Um dos desafios do capitalismo de livre mercado é conseguir boa distribuição da renda gerada durante o processo produtivo. Embora a eficiência do capitalismo para produzir seja bastante grande, o sistema tem dificuldade em distribuir a renda com a mesma competência. E foi principalmente para suprir essa deficiência que o mundo conheceu, nos últimos 80 anos, o crescimento do governo e da carga tributária. Infelizmente, a eficiência do setor público provou ser baixa e, mesmo em sociedades com elevado Produto Interno Bruto (PIB), existem camadas da população excluídas dos benefícios do progresso. Por tal razão, a reforma do Estado é uma luta incessante, tanto para dar-lhe mais eficiência quanto para melhorar a ética pública. Todavia, os avanços na melhoria do desempenho estatal têm ocorrido com lentidão, forçando a sociedade a buscar alternativas para melhorar as condições sociais das camadas mais pobres.
No meio dos problemas e das dificuldades na luta contra a pobreza, uma notícia divulgada no fim de janeiro merece destaque e aplauso. Trata-se do anúncio feito por Bill Gates de que sua fundação irá destinar 10 bilhões de dólares para desenvolver e entregar novas vacinas ao longo da próxima década. O fundador da Microsoft explicou que a fundação social que ele mantém com sua mulher doará dinheiro para a pesquisa e a produção de vacinas contra malária, aids e outras doenças típicas de países atrasados. É uma atitude exemplar e humanitária, que, talvez, inspire as grandes empresas e outros milionários do mundo a seguirem o mesmo caminho. No Brasil, é um exemplo que precisa ser divulgado e destacado, pois a cultura da doação social por aqui é quase nenhuma, em parte pela desconfiança que cerca as instituições sociais, sejam elas públicas, privadas ou do terceiro setor.
A desconfiança nas instituições, entreanto, é apenas parte da explicação pela ausência da cultura da doação. Os ricos do Brasil (e os outros também) não têm o hábito de doar parte do seu dinheiro em favor de instituições sociais ou dos pobres, a não ser em momentos específicos de tragédias ou de campanhas humanitárias. Exemplo desse comportamento verifica-se com as universidades brasileiras comparado com o que ocorre nos Estados Unidos. Enquanto lá as doações feitas por milionários, muitos deles ex-alunos, somam bilhões de dólares, por aqui praticamente nada é doado a essas instituições de educação e pesquisa. As universidades estatais são vistas, em muitos casos, como abrigo de funcionários públicos que pouco trabalham e locais de pouca produção científica, sendo que muitos ricos usam esse argumento para justificar sua atitude de não doar dinheiro para elas. Para as instituições privadas não há doações por que acham que o dinheiro iria apenas aumentar o lucro dos seus donos. Há verdades e mentiras nessas crenças, mas, objetivamente, elas impedem doações que poderiam ajudar as pesquisas científicas e os projetos sociais.

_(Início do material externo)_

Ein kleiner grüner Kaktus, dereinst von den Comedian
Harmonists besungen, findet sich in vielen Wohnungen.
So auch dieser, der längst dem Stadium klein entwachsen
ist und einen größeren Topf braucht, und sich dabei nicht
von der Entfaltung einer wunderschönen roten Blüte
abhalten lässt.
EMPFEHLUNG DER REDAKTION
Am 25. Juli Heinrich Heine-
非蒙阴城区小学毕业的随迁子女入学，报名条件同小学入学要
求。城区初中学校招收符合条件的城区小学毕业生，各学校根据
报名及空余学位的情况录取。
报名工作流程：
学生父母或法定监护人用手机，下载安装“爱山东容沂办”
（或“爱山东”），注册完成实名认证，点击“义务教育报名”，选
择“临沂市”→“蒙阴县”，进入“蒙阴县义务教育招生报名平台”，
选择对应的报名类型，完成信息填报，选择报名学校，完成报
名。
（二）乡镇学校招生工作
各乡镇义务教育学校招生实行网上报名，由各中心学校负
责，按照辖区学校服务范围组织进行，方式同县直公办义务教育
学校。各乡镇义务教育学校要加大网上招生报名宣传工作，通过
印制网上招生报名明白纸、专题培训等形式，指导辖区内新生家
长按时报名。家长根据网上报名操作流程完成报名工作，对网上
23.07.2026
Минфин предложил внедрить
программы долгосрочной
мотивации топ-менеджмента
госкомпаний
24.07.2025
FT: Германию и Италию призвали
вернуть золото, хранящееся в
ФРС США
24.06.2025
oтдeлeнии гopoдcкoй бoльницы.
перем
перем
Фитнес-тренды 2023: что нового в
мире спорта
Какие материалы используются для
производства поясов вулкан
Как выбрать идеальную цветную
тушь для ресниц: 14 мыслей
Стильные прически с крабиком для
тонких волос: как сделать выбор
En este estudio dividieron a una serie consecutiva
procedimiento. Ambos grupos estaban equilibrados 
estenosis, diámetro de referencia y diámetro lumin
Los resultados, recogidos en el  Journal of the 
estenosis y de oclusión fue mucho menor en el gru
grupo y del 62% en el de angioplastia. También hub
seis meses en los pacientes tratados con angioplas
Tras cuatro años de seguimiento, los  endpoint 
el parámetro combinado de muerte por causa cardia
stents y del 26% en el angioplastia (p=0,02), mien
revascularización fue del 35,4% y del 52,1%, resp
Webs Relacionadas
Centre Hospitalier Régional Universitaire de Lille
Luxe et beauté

No caso do anúncio de Bill Gates, o que chama a atenção é o valor da doação. Os 10 bilhões de dólares doados representam mais do que muitos governos do mundo gastam com pesquisa e produção de vacinas. É um valor gigantesco direcionado para uma só área social, a saúde, e significa uma atitude rara num mundo em que o capitalismo é acusado de insensibilidade social. Bill Gates faz duas boas ações com sua decisão: uma é permitir que seus bilhões de dólares contribuam para minorar a dor e a pobreza; outra é dar um exemplo louvável que pode servir de estímulo para o aumento das doações humanitárias no mundo.